**Your assignment**
This task asks for the lines from the one with "T8, owner: Diane Duncan -> Amanda Dixon" to the final line below, repeated exactly, with pictures omitted.
⟨
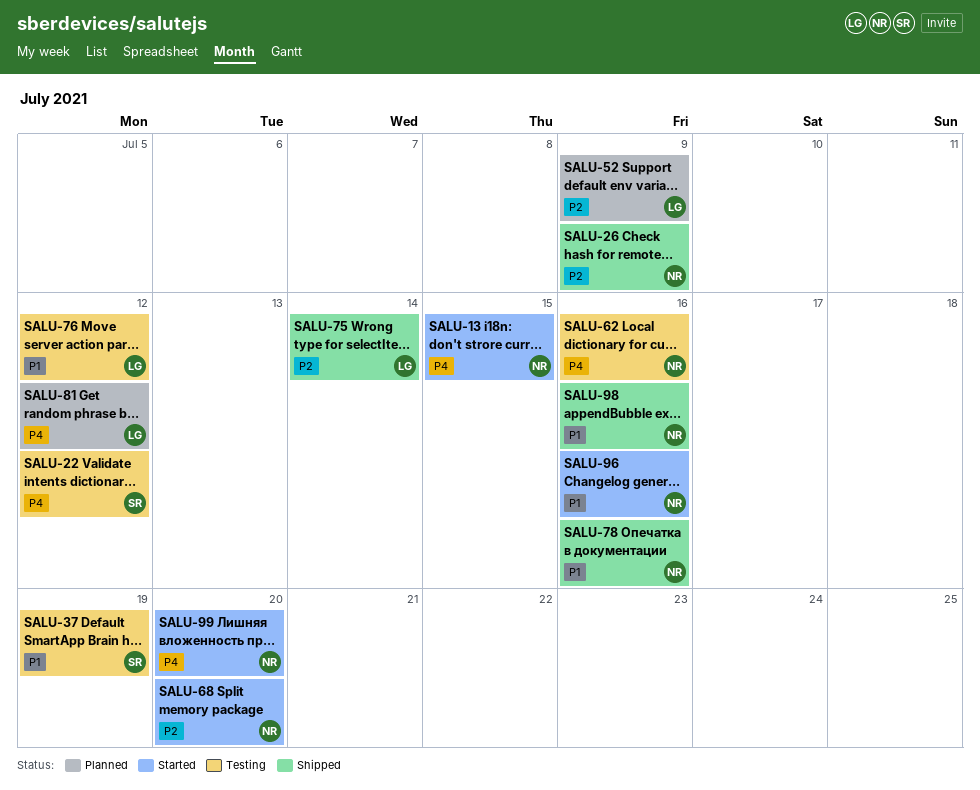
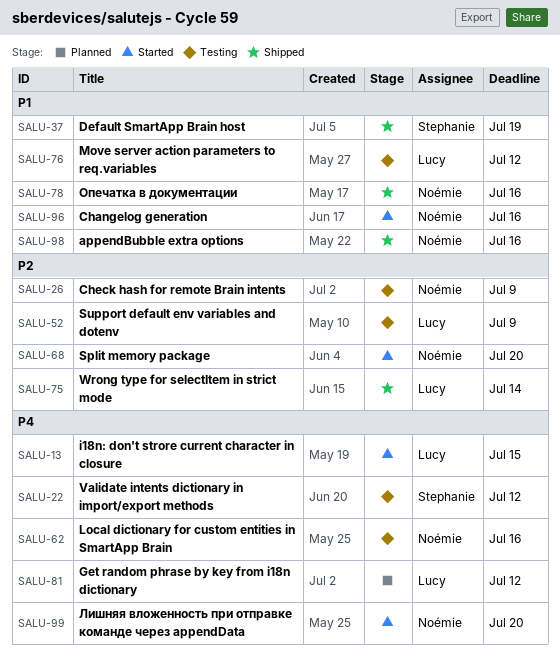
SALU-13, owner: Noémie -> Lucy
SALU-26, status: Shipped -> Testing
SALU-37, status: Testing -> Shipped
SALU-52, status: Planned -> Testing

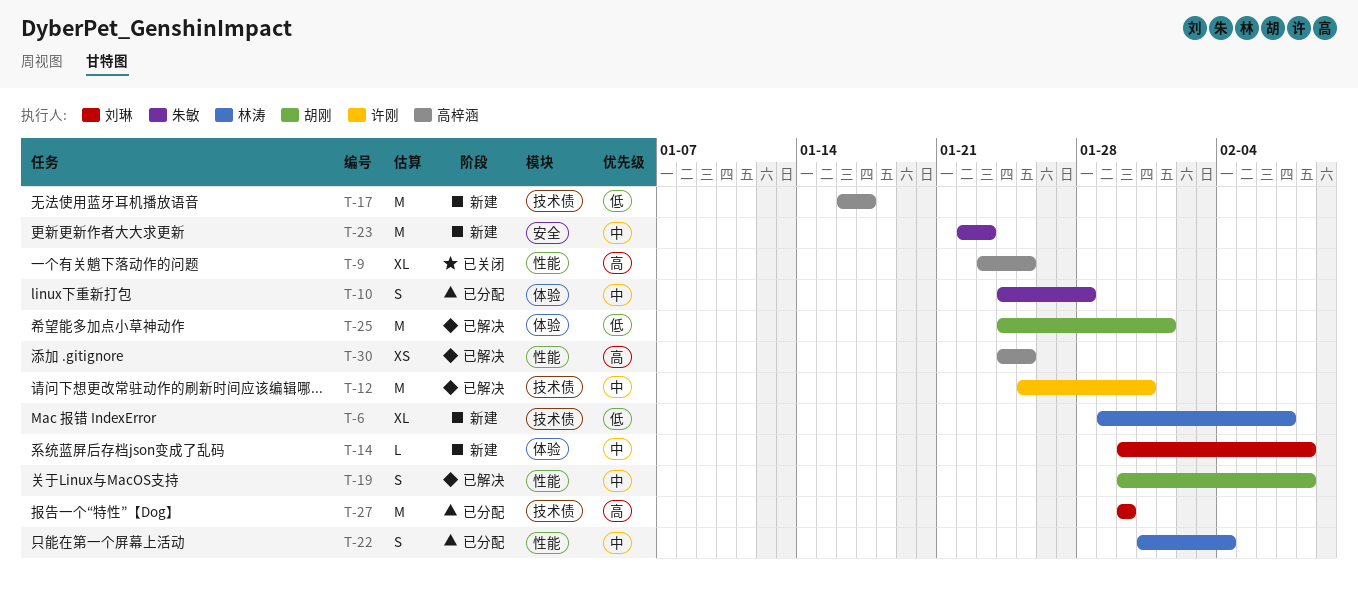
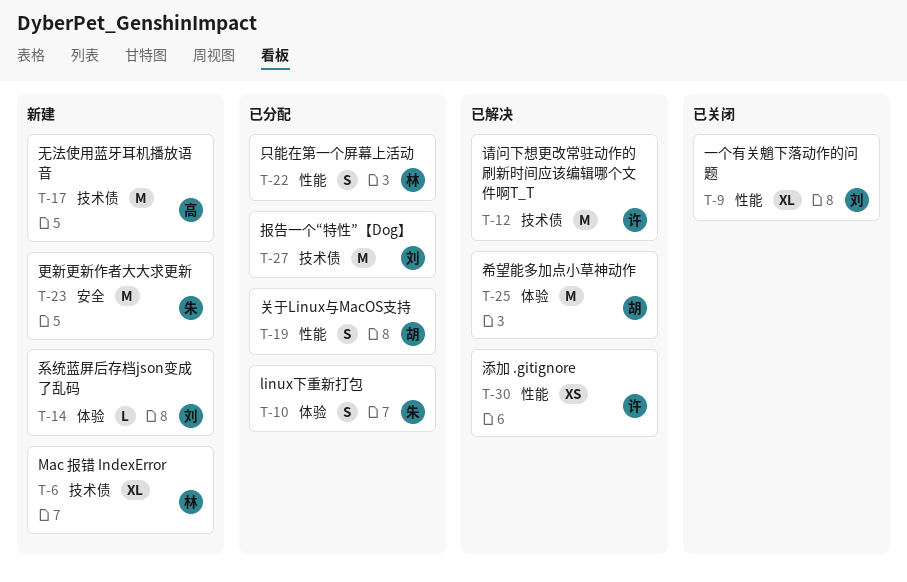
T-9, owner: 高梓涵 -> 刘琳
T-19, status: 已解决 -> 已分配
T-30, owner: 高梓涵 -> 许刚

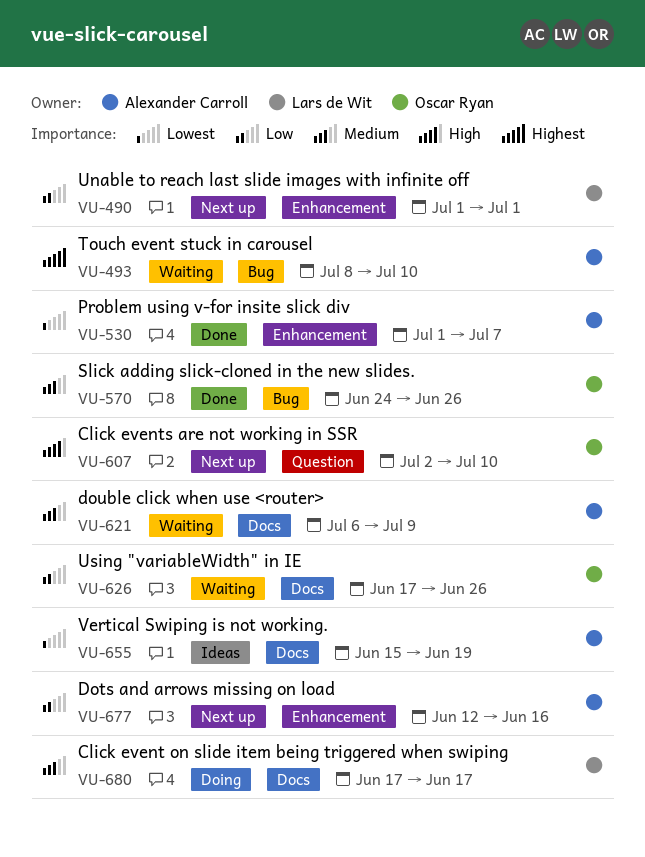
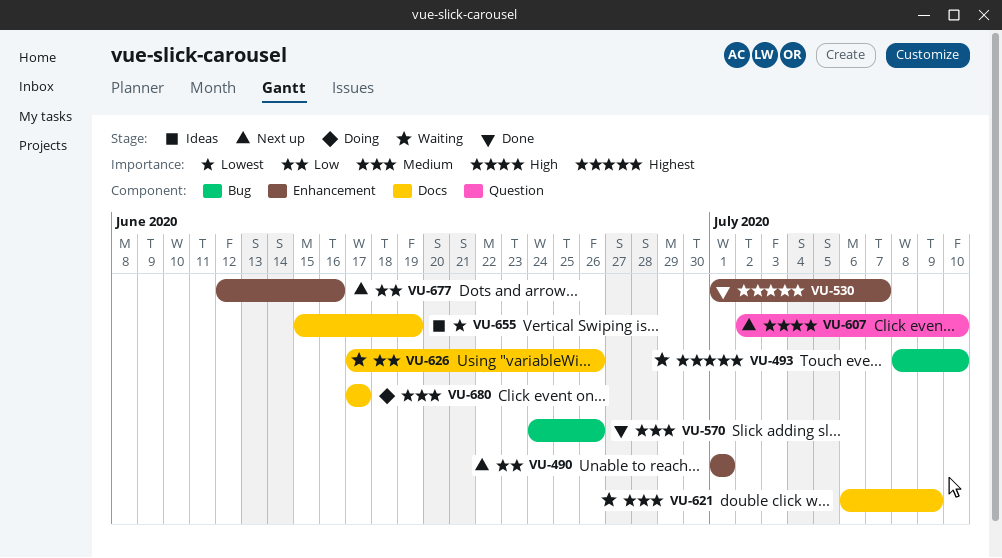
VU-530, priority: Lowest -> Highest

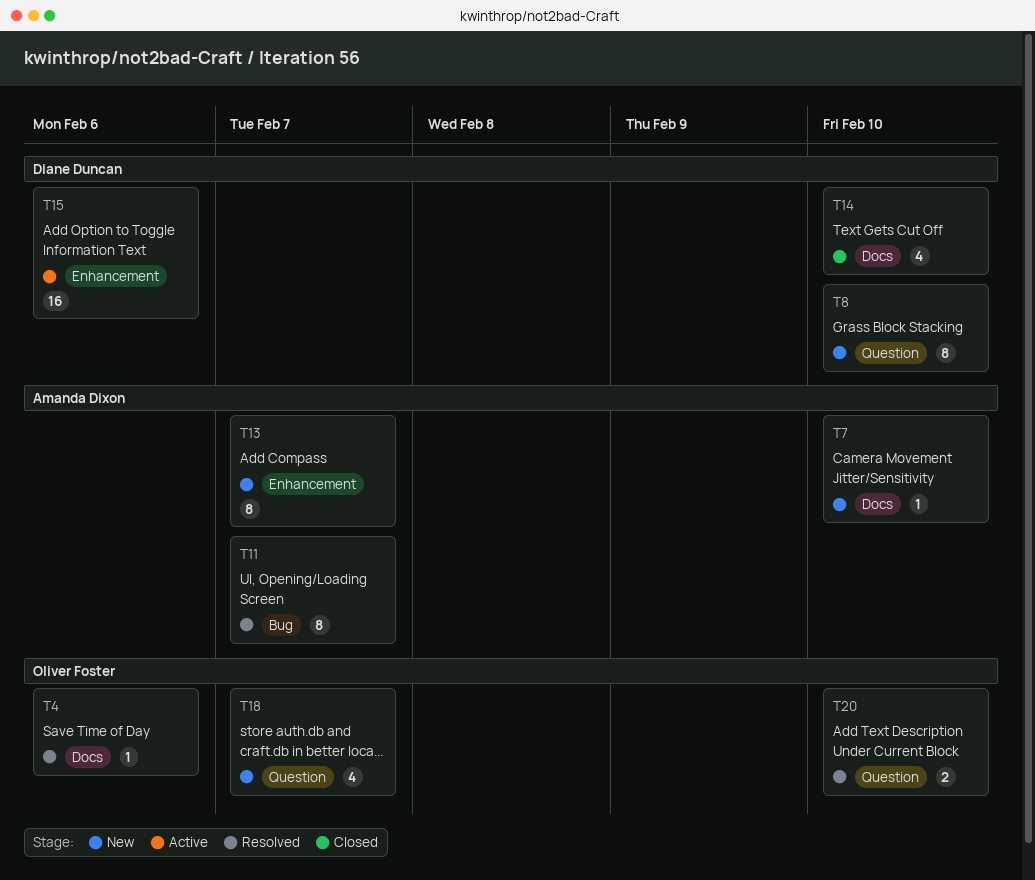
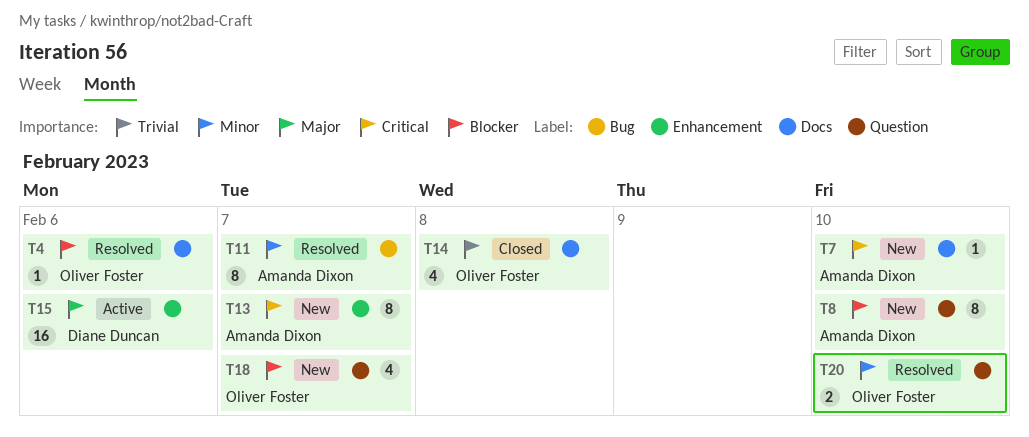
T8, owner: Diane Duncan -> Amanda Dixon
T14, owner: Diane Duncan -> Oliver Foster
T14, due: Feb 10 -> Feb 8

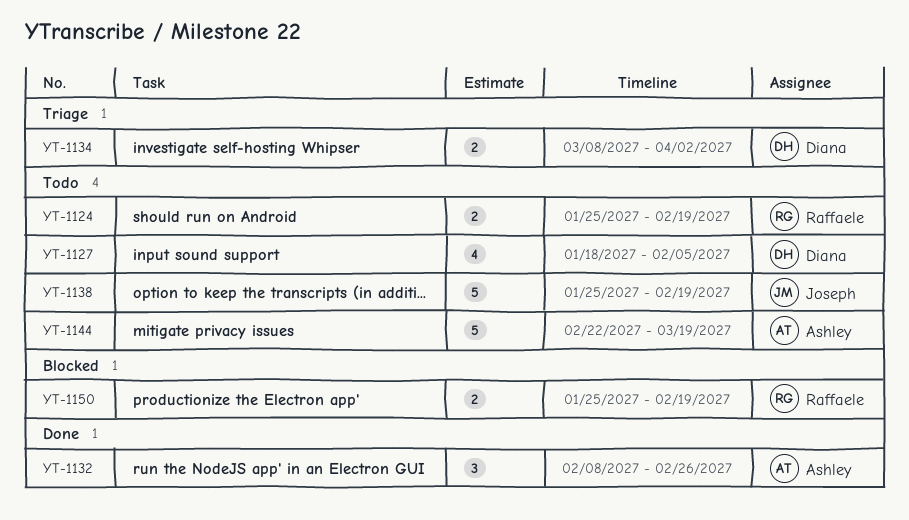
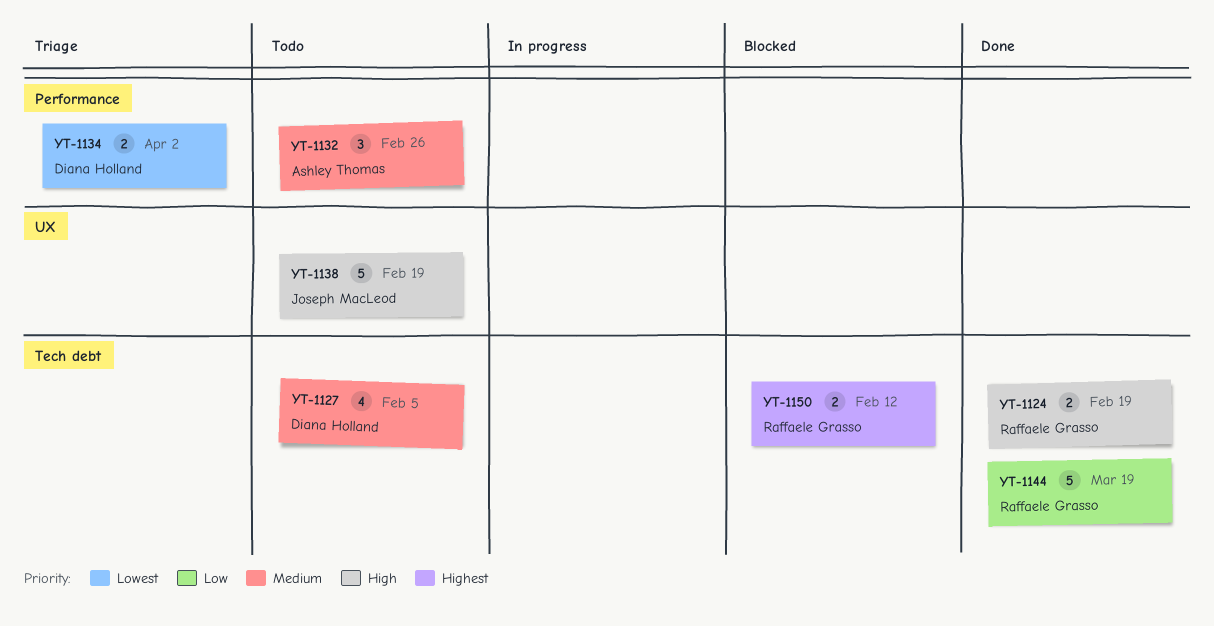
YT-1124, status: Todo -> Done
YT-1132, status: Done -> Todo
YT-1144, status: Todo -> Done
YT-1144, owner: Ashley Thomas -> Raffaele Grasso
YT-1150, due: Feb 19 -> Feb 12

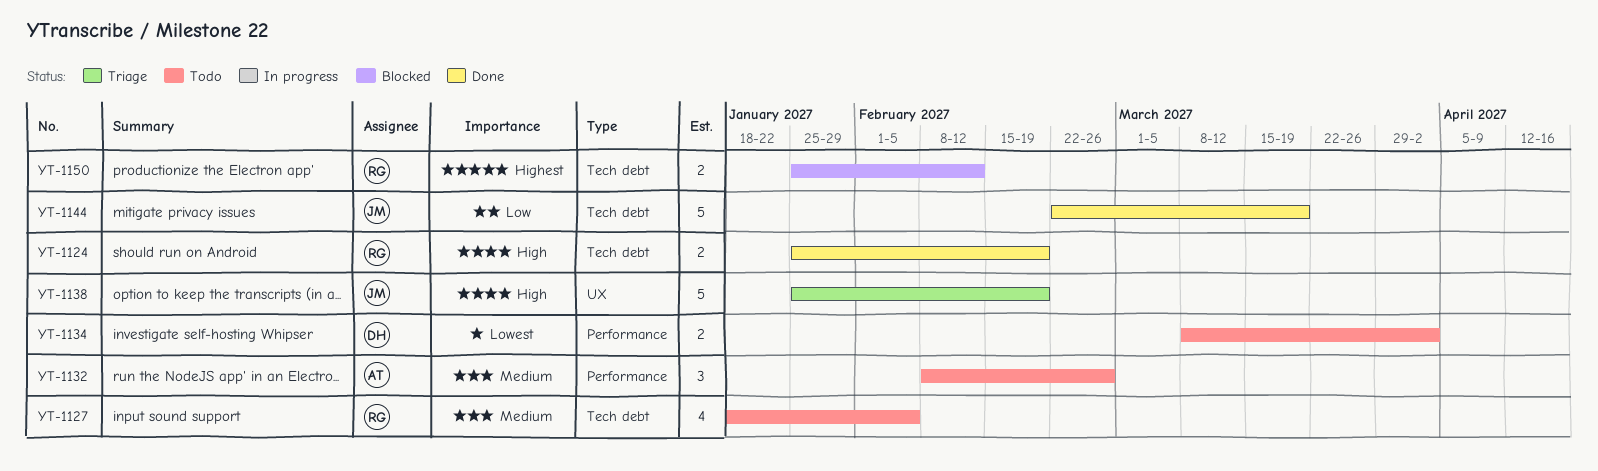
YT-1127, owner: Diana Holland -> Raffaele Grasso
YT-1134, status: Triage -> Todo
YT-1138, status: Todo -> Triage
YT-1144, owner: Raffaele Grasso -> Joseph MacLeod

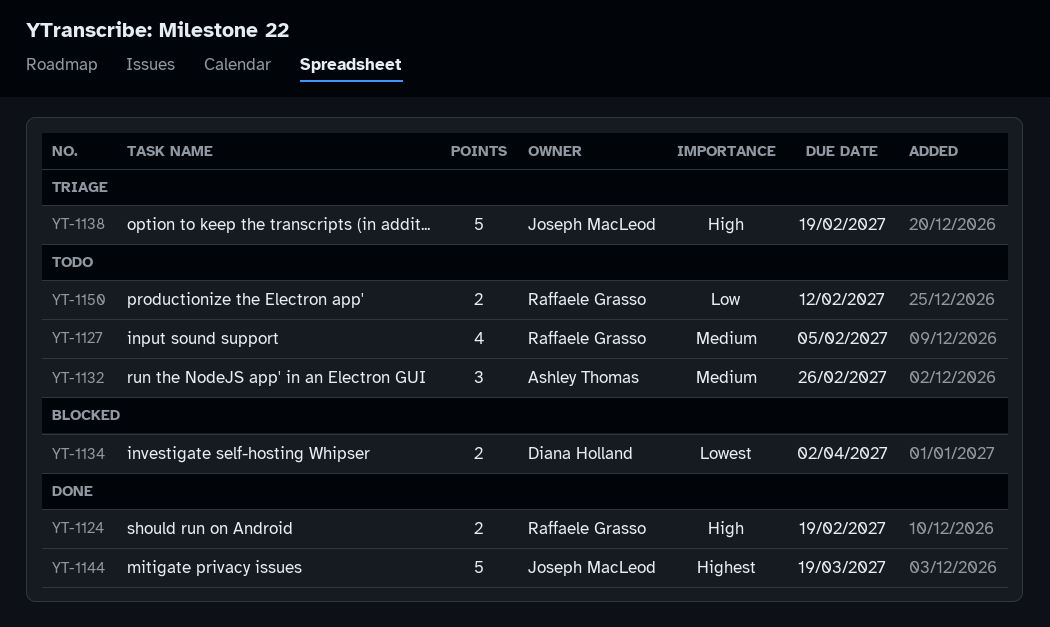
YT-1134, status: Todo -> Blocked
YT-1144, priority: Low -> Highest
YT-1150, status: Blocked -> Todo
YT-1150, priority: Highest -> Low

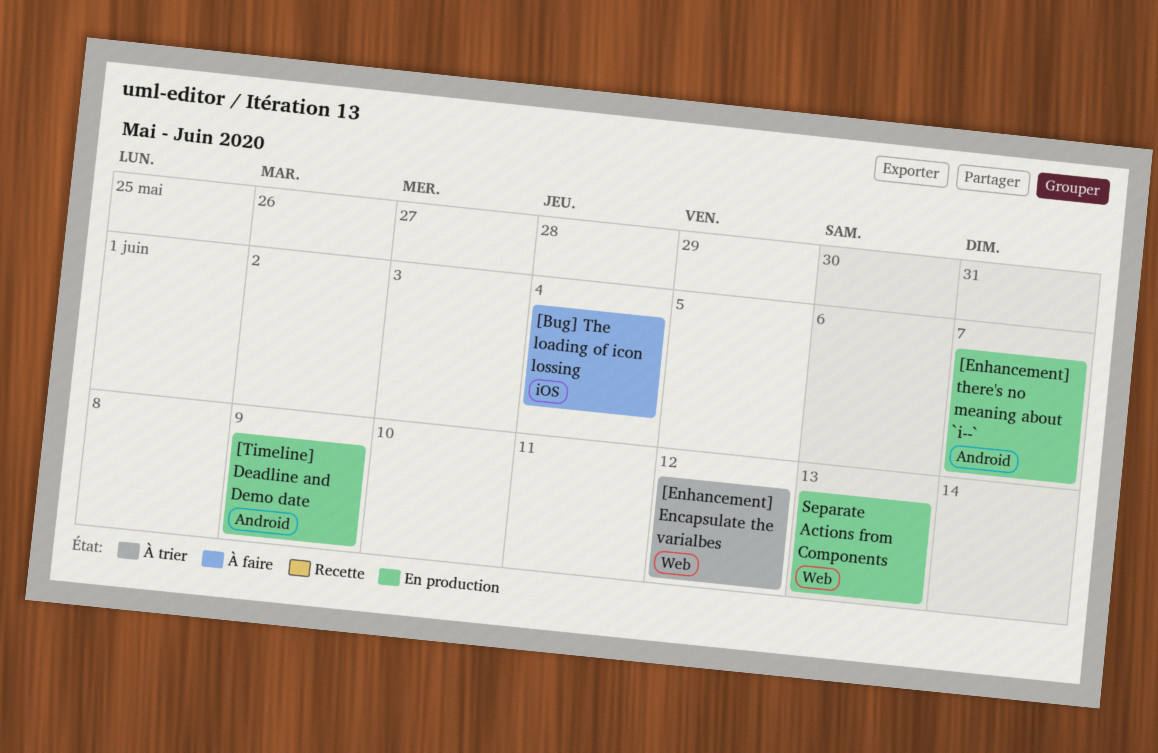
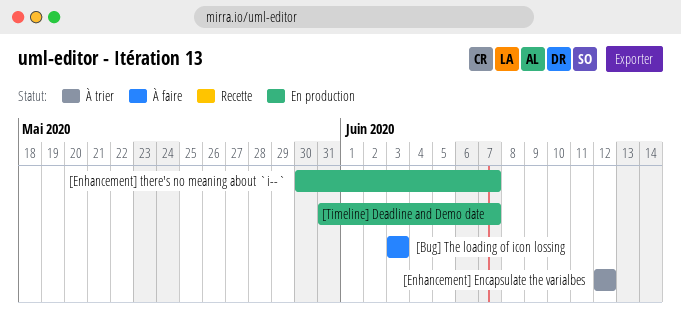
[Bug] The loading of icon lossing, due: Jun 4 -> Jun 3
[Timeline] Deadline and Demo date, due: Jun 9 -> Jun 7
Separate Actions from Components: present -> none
⟩
**Exercise result**
T8, owner: Diane Duncan -> Amanda Dixon
T14, owner: Diane Duncan -> Oliver Foster
T14, due: Feb 10 -> Feb 8

YT-1124, status: Todo -> Done
YT-1132, status: Done -> Todo
YT-1144, status: Todo -> Done
YT-1144, owner: Ashley Thomas -> Raffaele Grasso
YT-1150, due: Feb 19 -> Feb 12

YT-1127, owner: Diana Holland -> Raffaele Grasso
YT-1134, status: Triage -> Todo
YT-1138, status: Todo -> Triage
YT-1144, owner: Raffaele Grasso -> Joseph MacLeod

YT-1134, status: Todo -> Blocked
YT-1144, priority: Low -> Highest
YT-1150, status: Blocked -> Todo
YT-1150, priority: Highest -> Low

[Bug] The loading of icon lossing, due: Jun 4 -> Jun 3
[Timeline] Deadline and Demo date, due: Jun 9 -> Jun 7
Separate Actions from Components: present -> none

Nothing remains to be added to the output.